Em junho de 1990, seu clube, o Liège, lhe ofereceu a renovação de contrato por um ano, com uma redução de 60% no salário. Insatisfeito, o atleta acertou sua transferência para o Francês Dunkerque, tendo o Liège, contudo, exigido o pagamento de 11.473.000 francos belgas para liberar o jogador, com o que o clube Francês não concordou.
Diante do impasse, o atleta ajuizou uma demanda contra o Liège, Federação Belga e UEFA, alegando que a cobrança pelo clube inviabilizou sua transferência e, consequentemente, cerceou seu direito de trabalhar.

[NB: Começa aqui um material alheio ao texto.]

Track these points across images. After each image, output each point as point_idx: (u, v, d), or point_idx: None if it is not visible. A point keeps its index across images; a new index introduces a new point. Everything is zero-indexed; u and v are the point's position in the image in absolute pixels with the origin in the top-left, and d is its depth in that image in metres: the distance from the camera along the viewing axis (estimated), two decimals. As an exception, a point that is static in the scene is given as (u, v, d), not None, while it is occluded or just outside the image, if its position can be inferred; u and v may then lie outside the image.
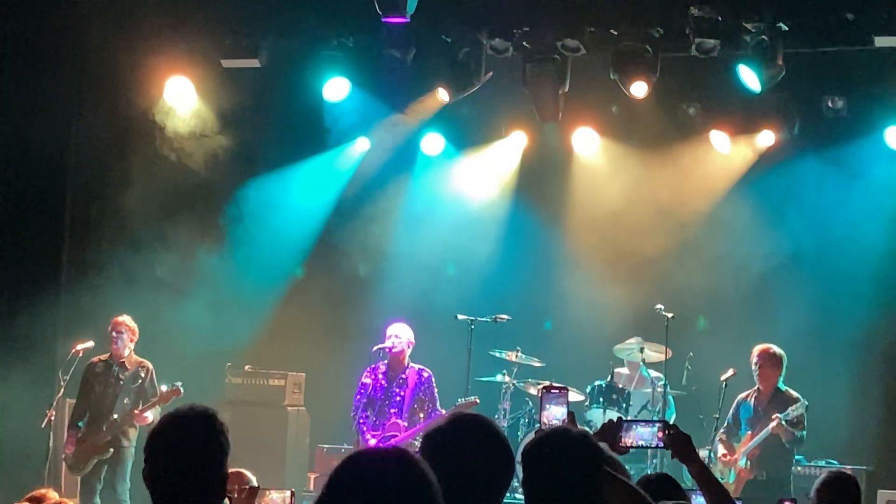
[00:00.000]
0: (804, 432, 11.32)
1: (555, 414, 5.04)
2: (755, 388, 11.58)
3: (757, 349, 11.58)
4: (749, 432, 11.43)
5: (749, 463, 11.30)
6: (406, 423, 11.70)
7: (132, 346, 12.25)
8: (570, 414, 5.06)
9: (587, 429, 11.97)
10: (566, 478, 4.18)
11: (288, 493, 6.14)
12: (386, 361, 11.98)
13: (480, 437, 3.77)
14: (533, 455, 4.24)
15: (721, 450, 11.48)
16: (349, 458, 2.90)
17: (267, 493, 6.12)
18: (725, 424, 11.61)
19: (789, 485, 11.47)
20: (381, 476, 2.83)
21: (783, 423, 11.14)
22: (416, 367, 11.97)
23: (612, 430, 5.15)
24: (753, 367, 11.53)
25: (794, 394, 11.54)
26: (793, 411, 11.24)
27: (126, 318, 12.27)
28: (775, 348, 11.56)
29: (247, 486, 5.76)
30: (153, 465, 4.13)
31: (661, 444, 5.11)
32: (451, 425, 3.77)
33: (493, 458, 3.75)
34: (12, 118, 13.98)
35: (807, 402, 11.44)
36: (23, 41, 13.99)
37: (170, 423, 4.18)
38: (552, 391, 5.16)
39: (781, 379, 11.55)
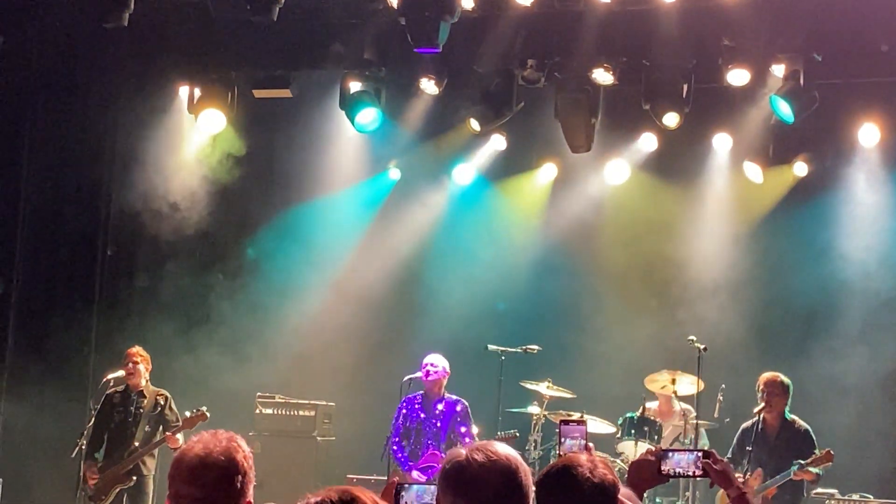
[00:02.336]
0: (822, 470, 11.18)
1: (572, 447, 5.00)
2: (758, 416, 11.42)
3: (764, 378, 11.47)
4: (760, 469, 11.27)
5: (763, 502, 11.14)
6: (444, 454, 11.66)
7: (147, 375, 12.28)
8: (588, 447, 5.00)
9: (618, 461, 11.98)
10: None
11: None
12: (422, 392, 11.97)
13: (495, 471, 3.71)
14: (545, 484, 4.22)
15: None
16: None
17: None
18: (730, 454, 11.45)
19: None
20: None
21: (808, 469, 11.00)
22: (453, 397, 11.96)
23: (652, 459, 5.10)
24: (760, 395, 11.40)
25: (802, 423, 11.42)
26: (812, 455, 11.10)
27: (139, 349, 12.30)
28: (782, 377, 11.45)
29: None
30: (176, 494, 4.08)
31: (700, 472, 5.07)
32: (469, 456, 3.70)
33: (509, 494, 3.69)
34: (46, 154, 14.09)
35: (811, 430, 11.36)
36: (55, 75, 14.09)
37: (190, 451, 4.09)
38: (569, 424, 5.12)
39: (787, 408, 11.44)
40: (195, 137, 14.31)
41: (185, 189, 14.31)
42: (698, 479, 5.46)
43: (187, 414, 11.96)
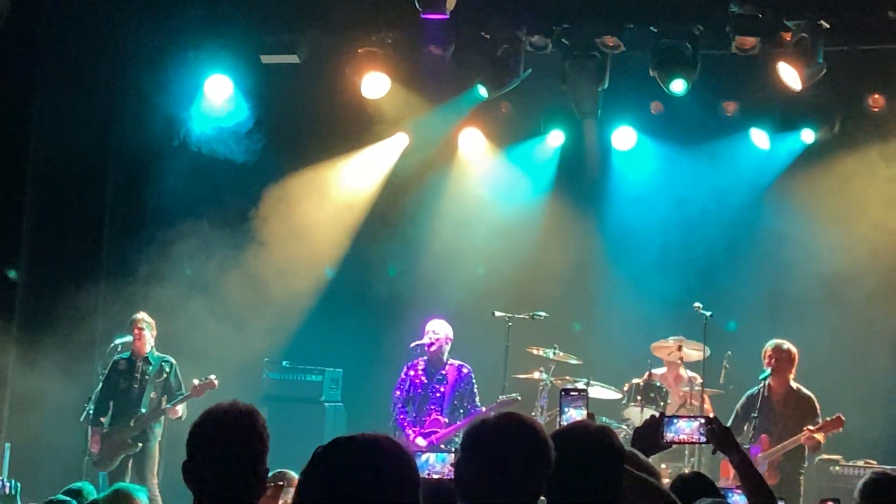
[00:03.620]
0: (822, 433, 11.22)
1: (573, 417, 5.01)
2: (763, 383, 11.43)
3: (771, 345, 11.49)
4: (765, 436, 11.29)
5: (769, 468, 11.17)
6: (447, 419, 11.72)
7: (153, 341, 12.32)
8: (590, 415, 5.02)
9: (623, 427, 12.03)
10: (583, 473, 4.16)
11: None
12: (425, 358, 12.00)
13: (524, 438, 3.74)
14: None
15: None
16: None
17: (291, 490, 6.07)
18: (732, 421, 11.46)
19: (799, 486, 11.40)
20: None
21: (814, 436, 11.04)
22: (456, 362, 11.99)
23: (653, 427, 5.13)
24: (767, 362, 11.43)
25: (807, 391, 11.45)
26: (817, 422, 11.15)
27: (144, 315, 12.36)
28: (789, 344, 11.47)
29: (272, 484, 5.69)
30: (194, 460, 4.12)
31: (704, 439, 5.10)
32: (497, 422, 3.74)
33: (535, 462, 3.72)
34: (53, 114, 14.06)
35: (816, 398, 11.39)
36: (61, 38, 14.06)
37: (212, 419, 4.15)
38: (570, 394, 5.12)
39: (793, 376, 11.46)
40: (203, 103, 14.29)
41: (193, 154, 14.30)
42: (702, 445, 5.49)
43: (196, 382, 12.01)
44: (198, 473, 4.11)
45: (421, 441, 11.71)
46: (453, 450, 4.58)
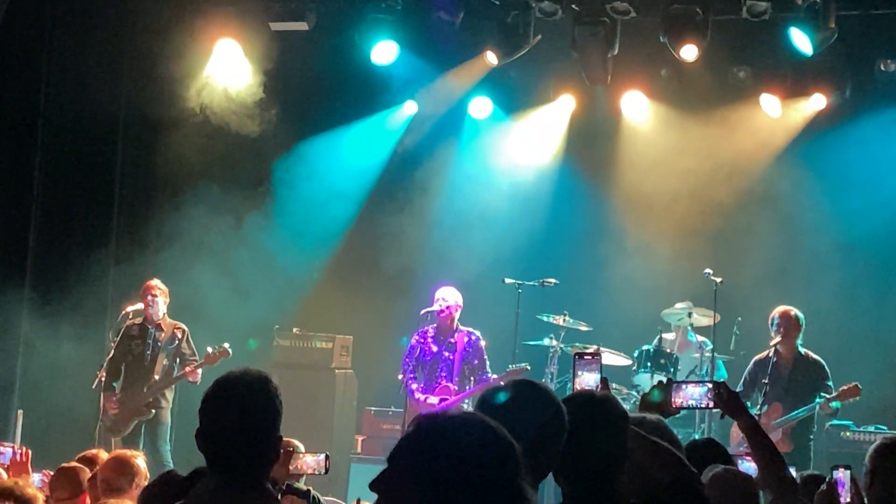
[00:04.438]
0: (838, 403, 11.22)
1: (587, 381, 4.99)
2: (771, 349, 11.42)
3: (778, 311, 11.48)
4: (778, 404, 11.29)
5: (782, 435, 11.17)
6: (456, 387, 11.73)
7: (166, 308, 12.34)
8: (604, 380, 5.02)
9: (634, 392, 12.05)
10: (588, 437, 4.19)
11: (322, 456, 6.08)
12: (435, 325, 12.00)
13: (540, 404, 3.75)
14: None
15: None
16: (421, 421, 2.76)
17: (300, 456, 6.07)
18: (741, 386, 11.45)
19: (810, 451, 11.40)
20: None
21: (831, 404, 11.04)
22: (465, 330, 11.99)
23: (662, 392, 5.14)
24: (774, 328, 11.41)
25: (815, 356, 11.44)
26: (827, 388, 11.15)
27: (157, 282, 12.37)
28: (796, 310, 11.46)
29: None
30: (207, 428, 4.12)
31: (712, 404, 5.10)
32: (512, 388, 3.73)
33: (552, 427, 3.73)
34: (63, 82, 14.06)
35: (825, 363, 11.39)
36: (70, 4, 14.04)
37: (225, 387, 4.15)
38: (584, 357, 5.10)
39: (800, 341, 11.45)
40: (211, 70, 14.28)
41: (203, 122, 14.29)
42: (711, 410, 5.50)
43: (209, 350, 12.02)
44: (212, 441, 4.10)
45: (433, 400, 11.72)
46: None
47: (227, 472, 4.08)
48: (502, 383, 3.75)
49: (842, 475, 6.35)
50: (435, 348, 11.91)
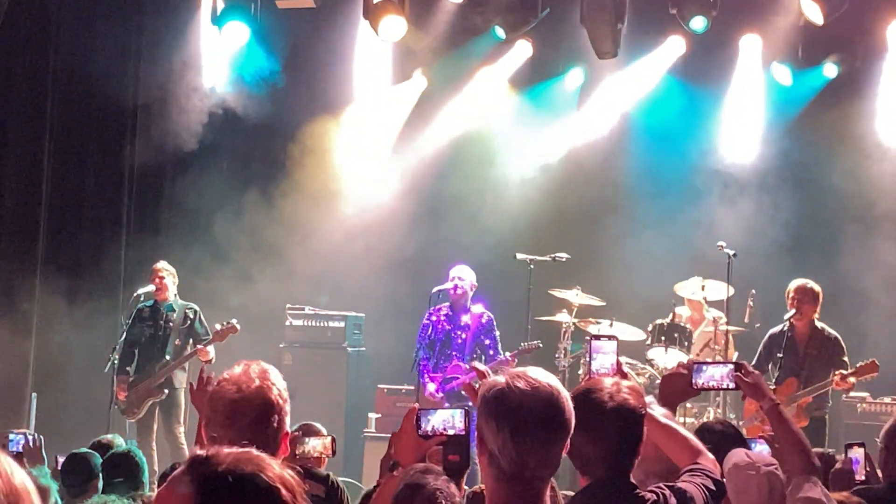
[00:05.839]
0: (855, 378, 11.15)
1: (603, 363, 4.95)
2: (786, 323, 11.35)
3: (795, 284, 11.35)
4: (794, 378, 11.21)
5: (797, 410, 11.11)
6: (468, 366, 11.70)
7: (175, 289, 12.34)
8: (619, 363, 4.99)
9: (648, 368, 12.01)
10: (594, 433, 4.23)
11: (329, 438, 6.04)
12: (448, 303, 11.97)
13: (543, 407, 3.68)
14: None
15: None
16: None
17: (306, 439, 6.02)
18: (756, 361, 11.36)
19: (825, 426, 11.35)
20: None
21: (849, 380, 10.97)
22: (478, 310, 11.95)
23: (683, 373, 5.10)
24: (790, 302, 11.33)
25: (832, 331, 11.33)
26: (842, 362, 11.09)
27: (164, 264, 12.37)
28: (812, 283, 11.34)
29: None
30: (212, 436, 4.05)
31: (733, 385, 5.07)
32: (515, 389, 3.65)
33: (552, 431, 3.67)
34: (71, 64, 14.04)
35: (841, 338, 11.33)
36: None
37: (223, 395, 4.05)
38: (600, 339, 5.07)
39: (817, 315, 11.37)
40: (221, 50, 14.25)
41: (211, 103, 14.26)
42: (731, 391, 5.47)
43: (218, 327, 12.04)
44: (216, 437, 4.05)
45: (433, 389, 11.68)
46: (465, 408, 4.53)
47: None
48: (504, 379, 3.67)
49: (856, 454, 6.31)
50: (448, 326, 11.88)
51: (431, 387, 11.72)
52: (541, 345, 11.83)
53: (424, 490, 4.55)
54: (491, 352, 11.76)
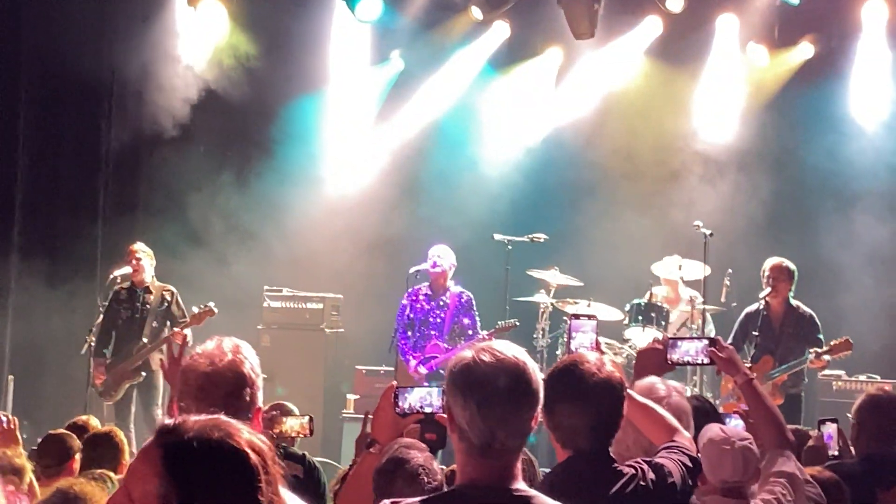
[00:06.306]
0: (829, 356, 11.19)
1: (582, 342, 4.98)
2: (762, 302, 11.39)
3: (770, 262, 11.39)
4: (769, 356, 11.25)
5: (773, 388, 11.15)
6: (446, 345, 11.72)
7: (152, 271, 12.28)
8: (598, 342, 5.01)
9: (625, 347, 12.03)
10: (581, 404, 4.30)
11: (307, 418, 6.02)
12: (427, 283, 11.98)
13: (509, 379, 3.67)
14: (552, 380, 4.29)
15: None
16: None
17: (283, 419, 6.00)
18: (731, 339, 11.39)
19: (801, 403, 11.40)
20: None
21: (823, 357, 11.00)
22: (457, 289, 11.96)
23: (658, 349, 5.13)
24: (765, 280, 11.36)
25: (806, 309, 11.38)
26: (818, 340, 11.13)
27: (141, 245, 12.28)
28: (787, 262, 11.38)
29: (267, 415, 5.56)
30: (186, 409, 3.99)
31: (708, 360, 5.10)
32: (481, 362, 3.64)
33: (520, 402, 3.68)
34: (44, 42, 13.95)
35: (816, 315, 11.37)
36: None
37: (195, 371, 4.02)
38: (580, 319, 5.09)
39: (791, 293, 11.41)
40: (198, 29, 14.20)
41: (189, 84, 14.21)
42: (706, 366, 5.50)
43: (195, 310, 11.98)
44: (187, 410, 4.02)
45: (422, 370, 11.73)
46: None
47: None
48: (492, 340, 3.68)
49: (829, 429, 6.36)
50: (427, 306, 11.89)
51: (414, 363, 11.74)
52: (518, 323, 11.84)
53: (408, 465, 4.56)
54: (470, 331, 11.77)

Após diversas instâncias, finalmente em dezembro de 1995 o Tribunal de Justiça da União Europeia profere a última decisão, acolhendo o pedido do jogador. A partir de então, criou-se um precedente proibindo os clubes da União Europeia de exigir qualquer valor na transferência de um jogador que tiver menos de seis meses de contrato a cumprir.
Tal decisão foi o início para que os demais países passassem a extinguir o passe, assim como fez o Brasil em 1998 por meio da Lei Pelé.
2 Lei nº 9.615/98
3 RECURSO DE EMBARGOS REGIDO PELA LEI 11.496/2007. CLÁUSULA PENAL. LEI 9.615/98. RESCISÃO ANTECIPADA DO CONTRATO POR INICIATIVA DA ENTIDADE DE PRÁTICA DESPORTIVA. PENALIDADE IMPOSTA APENAS AO ATLETA. Esta Subseção Especializada decidiu que a penalidade prevista no art. 28 Lei 9.615/98 é imposta tão somente ao atleta que motivar a rescisão contratual. Entendeu-se que, no caso de rescisão do contrato por iniciativa da entidade desportiva, o atleta terá direito apenas à indenização prevista no art. 479 da CLT, nos termos do disposto no art. 31 dessa mesma lei. Recurso de embargos conhecido e não provido (E-RR - 142900-77.2007.5.01.0011 , Relator Ministro: Augusto César Leite de Carvalho, Data de Julgamento: 23/08/2012, Subseção I Especializada em Dissídios Individuais, Data de Publicação: 31/08/2012).